WHEN a supernova explosion generated a shockwave that stirred a cloud of gas and dust into forming the Sun and its planets five billion years ago, it may also have instigated the creation of the Alpha Centauri system. Because, at 4.3 light years, this star system is the nearest to the Sun and represents our best hope of finding a habitable planet with the minimum of effort.

One of the two stars of Alpha (for Alpha is a double system) has an almost uncanny resemblance to the Sun. It is the same spectral type, the same colour, the same temperature and almost the same diameter. The other star, Alpha Centauri B, is also very similar although slightly redder and hence cooler.  


Moreover both these stars share with the Sun the unlikely ratio of one atom of iron to every 31,260 atoms of hydrogen, a ratio that no other star is known to possess. It may be that in seeking to travel to it, we will not be exploring an ``alien'' solar system at all, but one that is in some respects part of our own.

Alpha Centauri A and Alpha Centauri B make up a stable pair. They never approach each other more closely than eleven Earth‑Sun distances, less than the distance that Uranus is from the Sun. Therefore planets around either star would not be disturbed by the gravitational field of the other.

Both stars therefore stand a very good chance of having planets, perhaps roughly corresponding to the Sun's inner worlds of Mercury, Venus, Earth and Mars. And if these exist, a world may well circle each star that is neither too hot nor too cold.

But there may be some bad news. Although the two stars are far enough apart to allow each to have a planet in the right place to be habitable, such a world might lack the right environment. In short, it may be without water. For the two stars will nevertheless be too close together to allow either to have a cloud of comets that would, over many ages, have given oceans and an atmosphere to worlds of the right temperature. And a waterless planet can have neither atmosphere nor life.

But happily there is another possibility. It has been known since 1915 that the Alpha Centauri system has a third member, a brown dwarf star known as Proxima Centauri (so called because it is literally the Sun's closest neighbour.) Proxima is one‑sixth of a light year from the other two stars, completing its orbit around them once every million years.
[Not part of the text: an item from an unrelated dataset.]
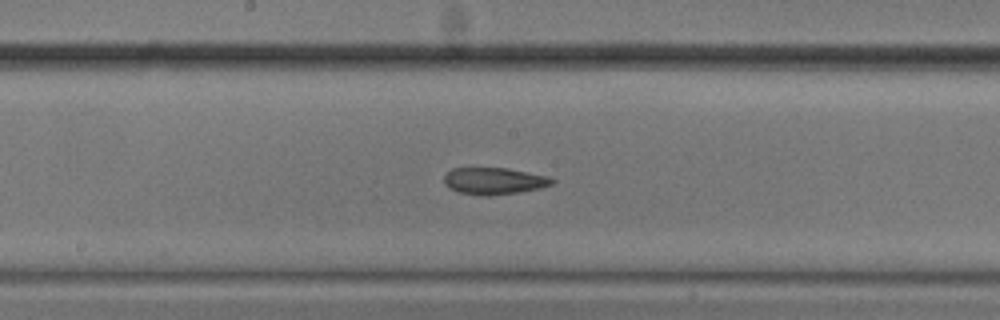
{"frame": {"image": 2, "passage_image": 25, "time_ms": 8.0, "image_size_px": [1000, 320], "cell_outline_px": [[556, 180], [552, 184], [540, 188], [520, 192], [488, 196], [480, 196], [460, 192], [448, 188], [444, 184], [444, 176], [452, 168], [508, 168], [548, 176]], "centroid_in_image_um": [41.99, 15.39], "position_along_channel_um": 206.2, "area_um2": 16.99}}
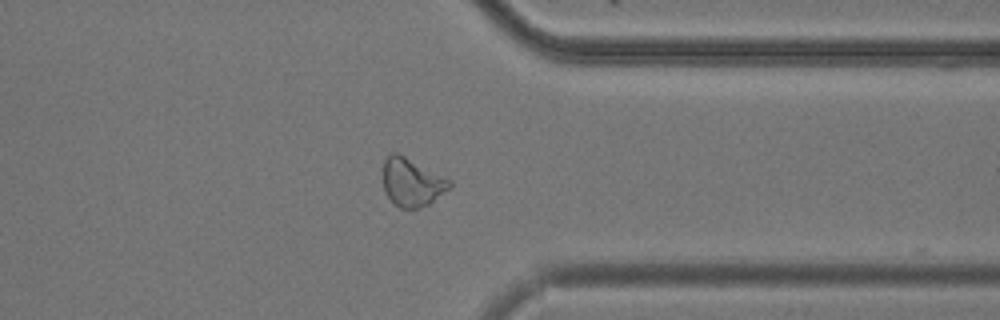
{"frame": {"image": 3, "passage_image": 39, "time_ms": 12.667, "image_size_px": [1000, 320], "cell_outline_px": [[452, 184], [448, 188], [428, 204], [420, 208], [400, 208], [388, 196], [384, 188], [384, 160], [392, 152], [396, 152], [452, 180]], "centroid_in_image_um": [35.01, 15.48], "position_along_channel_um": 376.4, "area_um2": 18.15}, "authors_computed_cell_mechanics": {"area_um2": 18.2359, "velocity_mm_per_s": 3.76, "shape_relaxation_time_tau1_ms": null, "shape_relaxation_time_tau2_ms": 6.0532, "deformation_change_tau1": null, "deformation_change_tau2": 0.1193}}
The presence of this distant companion would have a most remarkable effect. Over billions of years it would have collected a great swathe of comets. These, periodically, would have rained down on the worlds circling the two inner suns and given them oceans. Water would give them atmospheres and plant life and make them habitable.

This, at any rate, is one explanation of why the Earth is so fortunate. If in turn Proxima Centauri is truly a member of the Alpha Centauri system and not some wandering star that is unconnected with it, then there is every reason for our descendants to expect welcoming worlds almost on our doorstep.